Stage-2: Ensuring Safety in Preclinical Research
There’s a preclinical study stage that comes after the discovery phase. Here, scientists and experts try the lead compounds in the lab and on models to get a better understanding of the drugs.
This is because before testing on patients, the goal is to ensure the lead chemicals are safe enough and work well on patients. And generally, it takes somewhere between 4 to even 7 years to get to this point.
Stage-3: Testing on Patients (Clinical Development)
Now, manufactures can ask for permission to do different clinical studies on people if the preclinical tests are safe and good to go. However, this entire process needs to be approved by the government and looked over by ethics panels.
Plus, there are certain phases that also needs to be checked during this stage.
(I) Safety: 20 to around 80 healthy people will take part in the first clinical study, called Phase I. This is phase is conducted to test the drug. This step is mainly for safety, making sure the drug won’t hamper anyone. It usually takes around a year to finish this testing process.
(II) Proof-of-Concept: If the Phase I goes well, the tests can move on to the second phase. In this step, the drug is tried on between 100 and 300 people who have the disease being studied. Here, experts look at both how safe something is and how well it works. It could take two years to finish Phase II.
(III): Regulatory Evidence: This part starts after Parts I and II have been completed successfully.
This step is very important for getting approval from the market. It takes at least 1,000 people to get enough information to show that the drug is safe and works in the clinic.

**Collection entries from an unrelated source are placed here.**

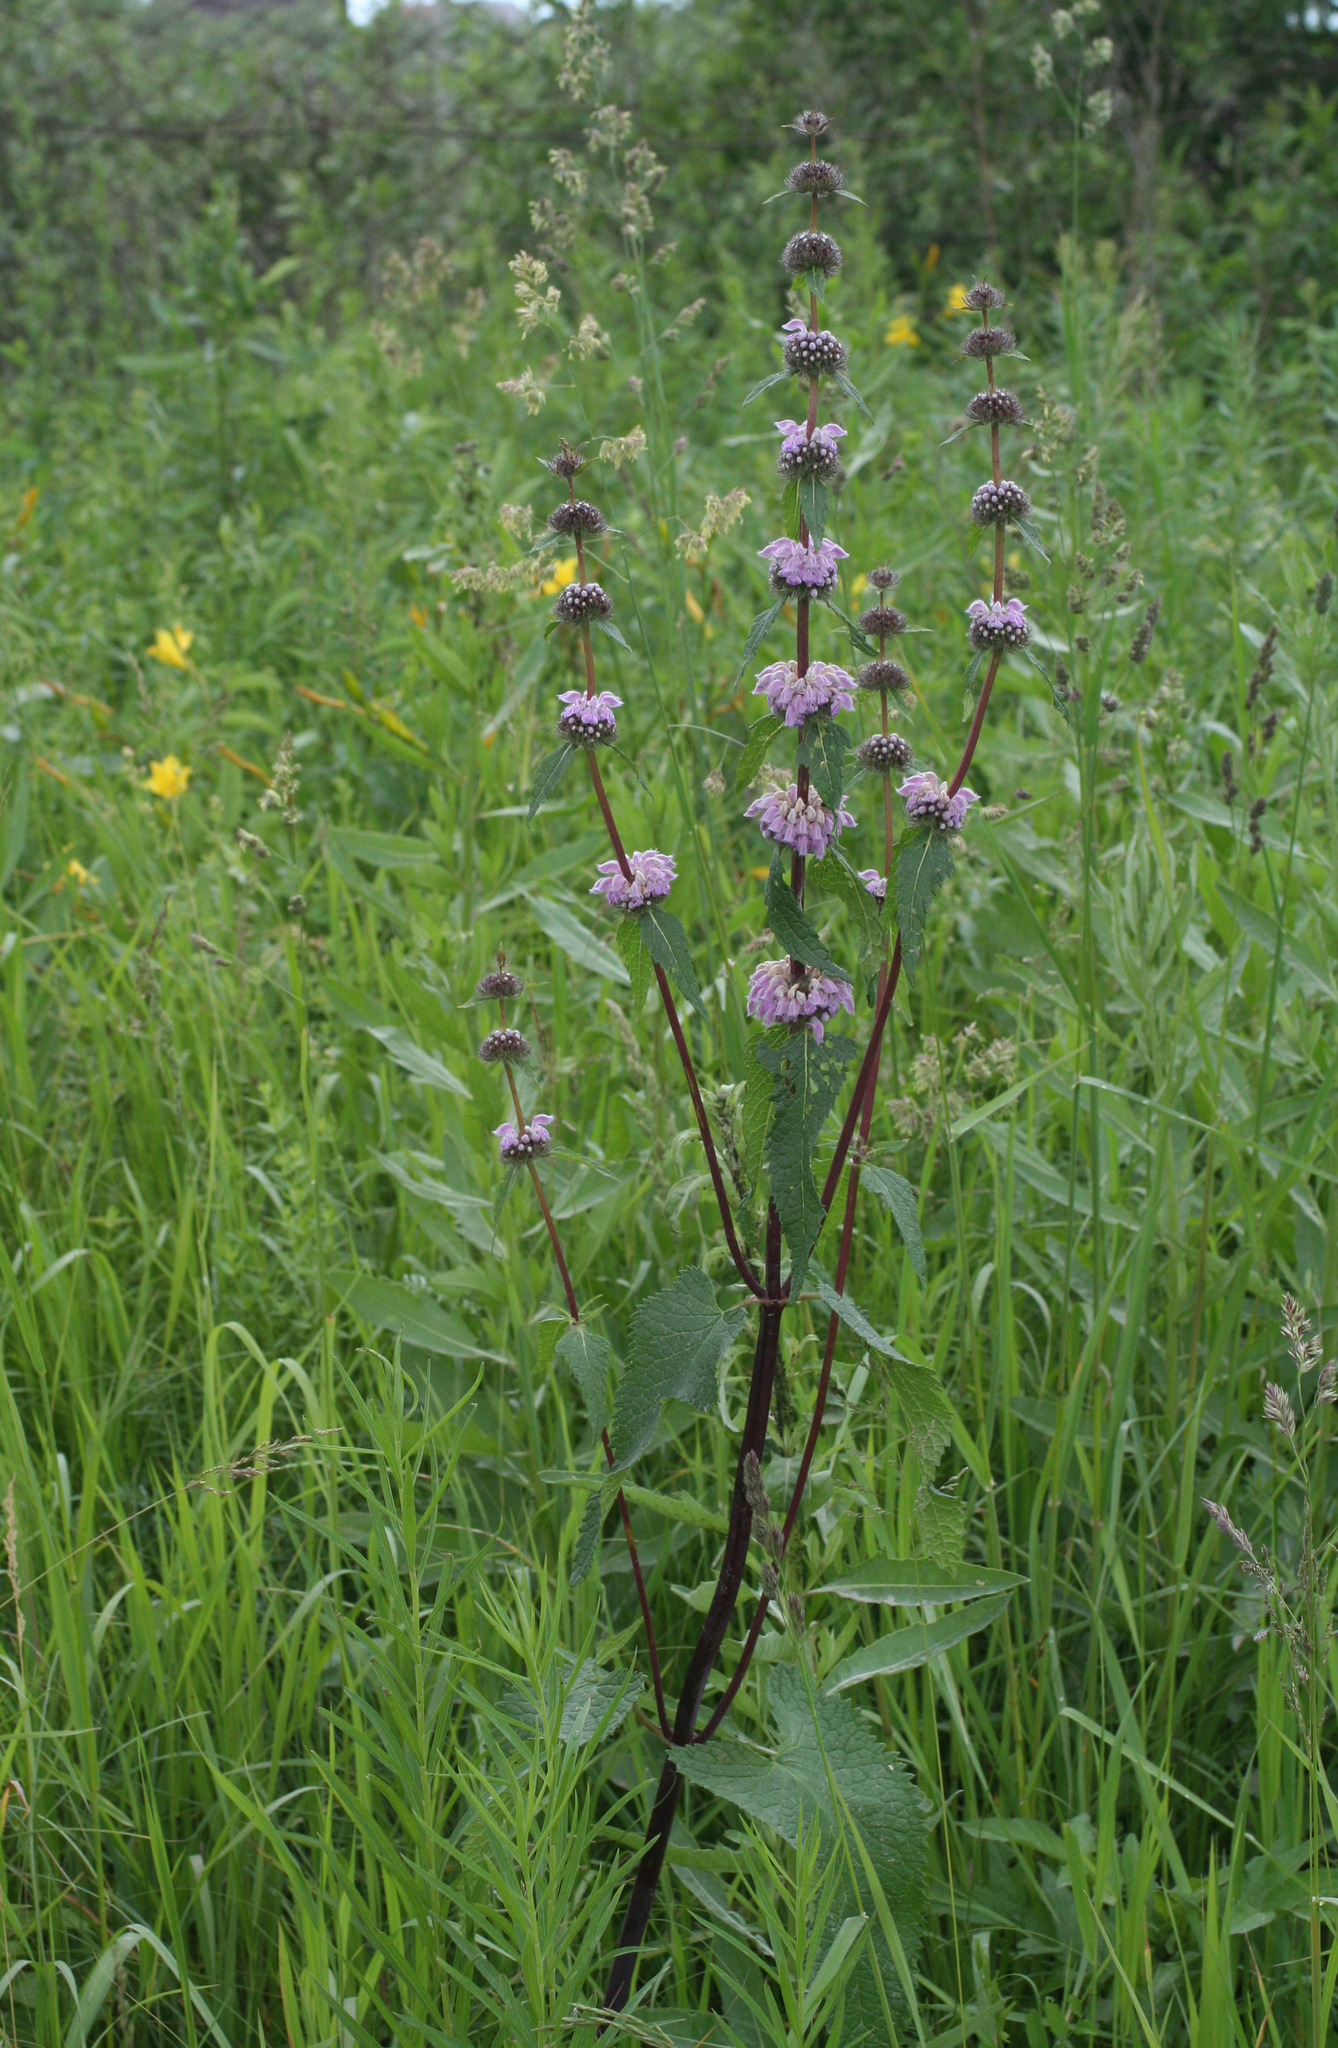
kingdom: Plantae
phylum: Tracheophyta
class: Magnoliopsida
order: Lamiales
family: Lamiaceae
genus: Phlomoides
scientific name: Phlomoides tuberosa
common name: Tuberous jerusalem sage
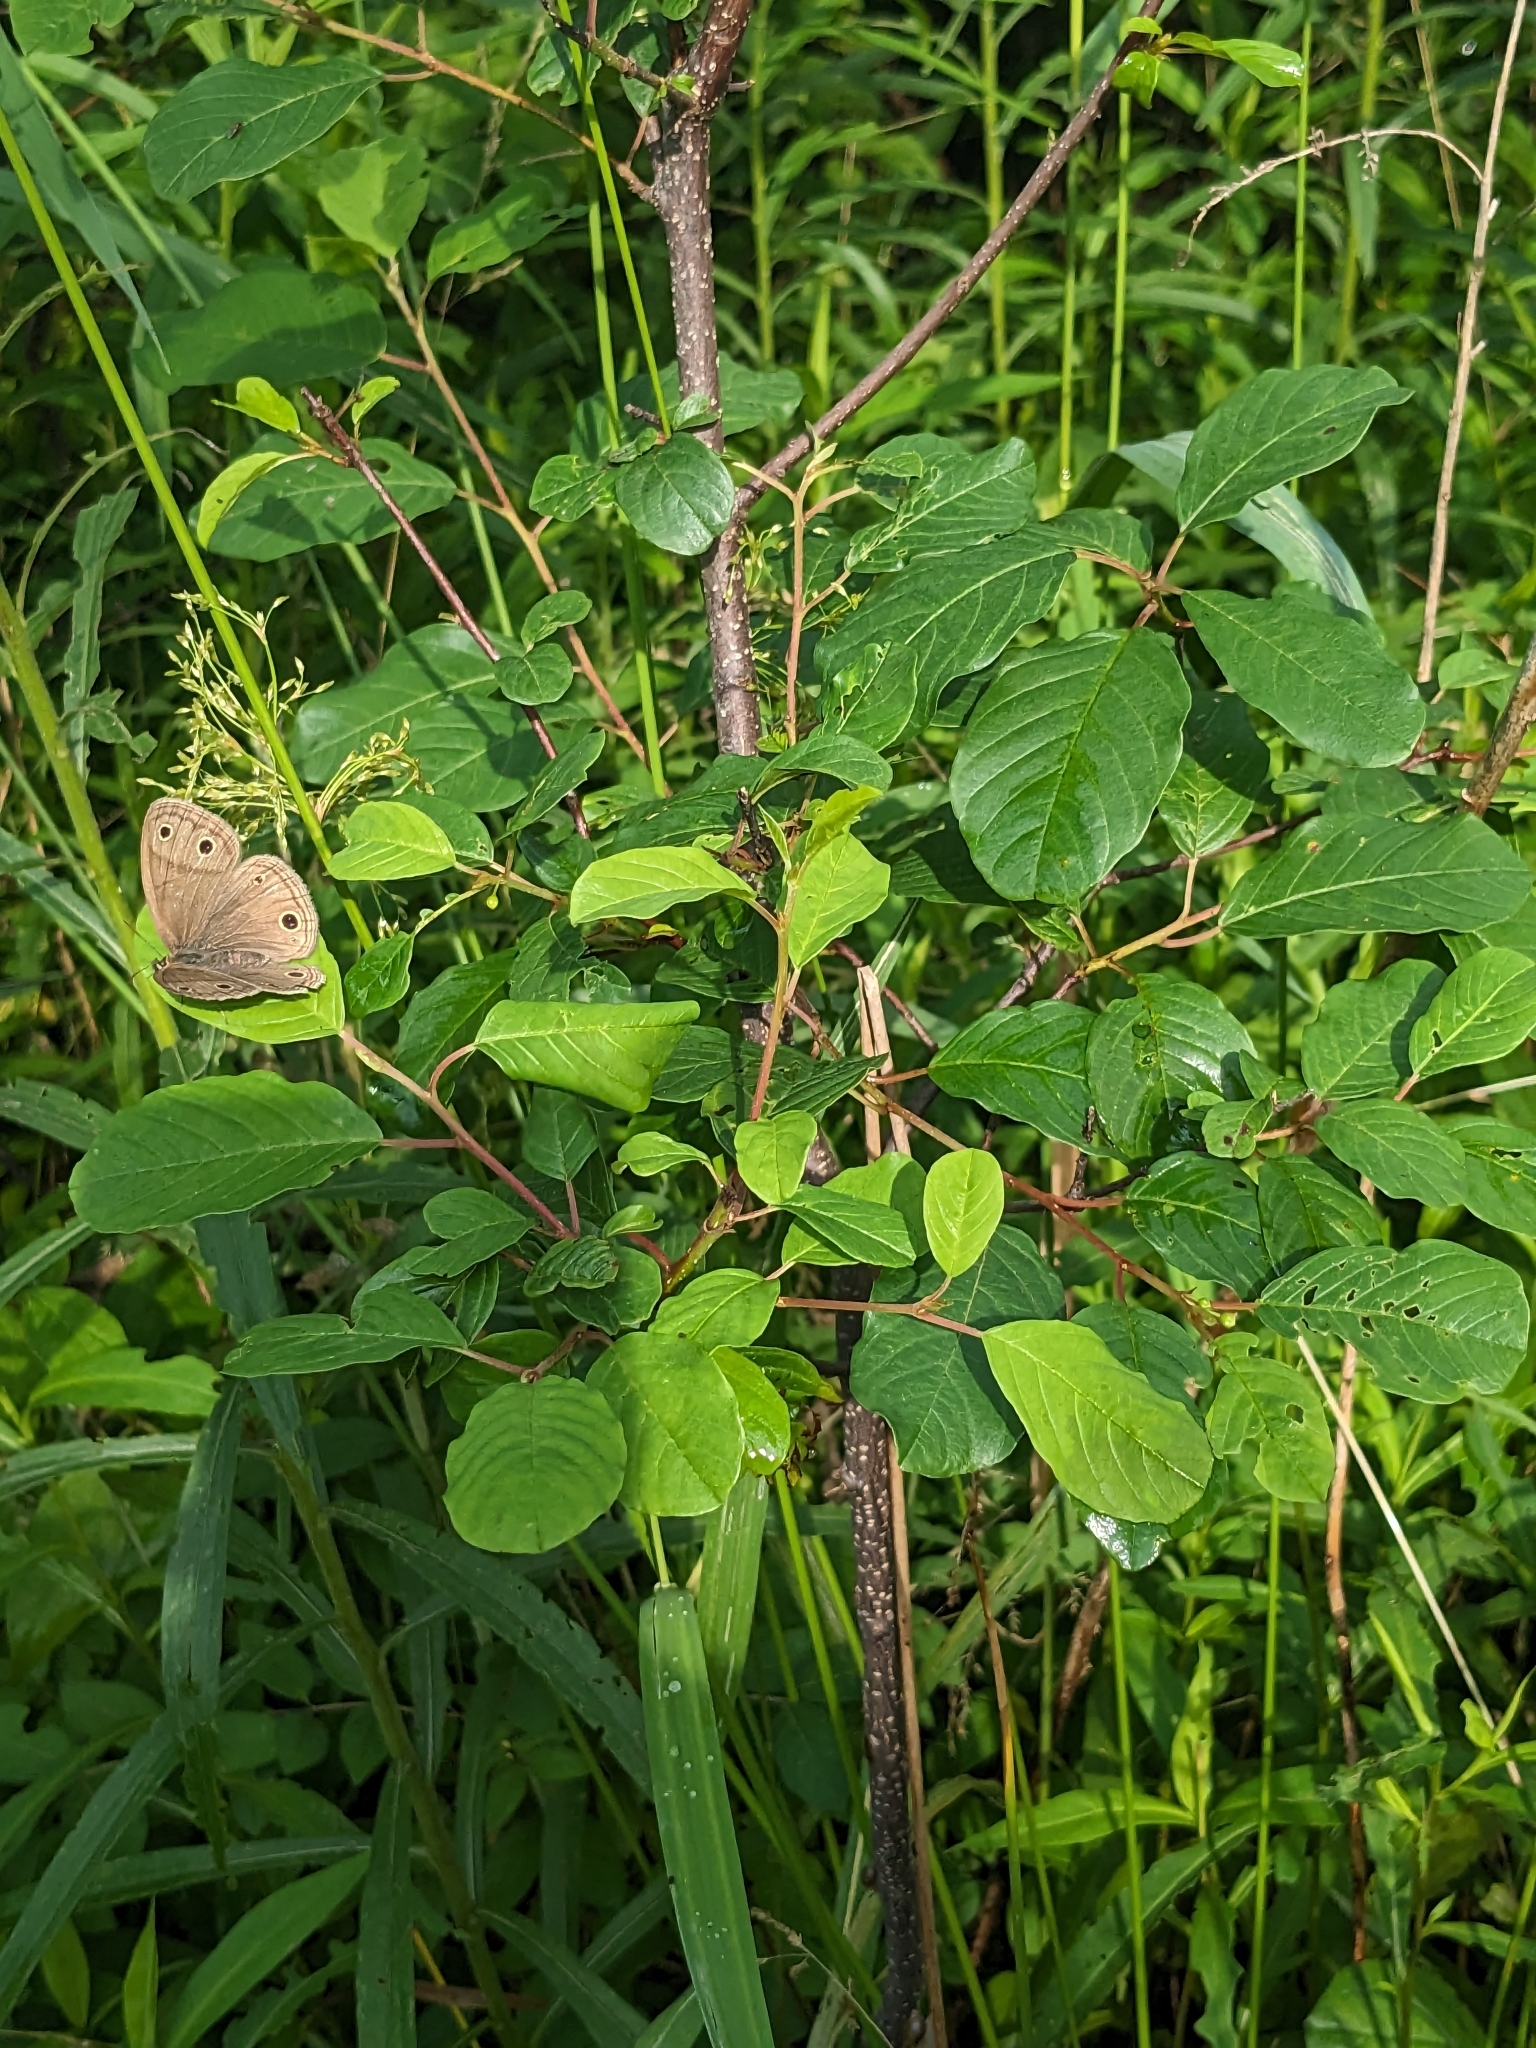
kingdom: Plantae
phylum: Tracheophyta
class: Magnoliopsida
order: Rosales
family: Rhamnaceae
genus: Frangula
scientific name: Frangula alnus
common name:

During this time, researchers also write down and report any side effects that patients have. These are then included in the drug’s packaging information. In general, Phase III takes between one and four years.
(IV): Approval for launch
If the clinical stages show good results, an application for market approval is sent in. It’s called a Marketing Authorization Application (MAA) in the EU and a New Drug Application (NDA) or Biologics License Application (BLA) in the US.
It takes the regulatory bodies between 6 and 10 months to process the application.
As soon as the application is approved by the right people, the medicine can go on sale. The price of the medicine is first talked about between the people who made it and people who might buy it, like government agencies or insurance companies, based on the healthcare system in each country.
(IV): Monitoring After the Market
In some cases, regulatory officials may still need Phase IV studies after a drug has been approved for sale. These studies get information from real hospitals and clinics that help patients.
The goal is to make sure the medicine works better in real life and to make it safer. In phase IV studies, possible interactions with other drugs are also looked at, and more safety tests are done.
These studies are especially important for drugs meant to treat serious illnesses or for pregnant women, who might not have been able to take part in earlier clinical stages. Also, Phase IV studies might be needed for drugs that are meant to help rare diseases, since earlier studies might not have had enough patients.
Bottom Line
It is a long and difficult process to go from finding a possible answer to putting a new medicine on the market. It makes sure that drugs are safe, work well, and help patients.
Moreover, through these drug development stages, you can ensure the proper health of the patients and users.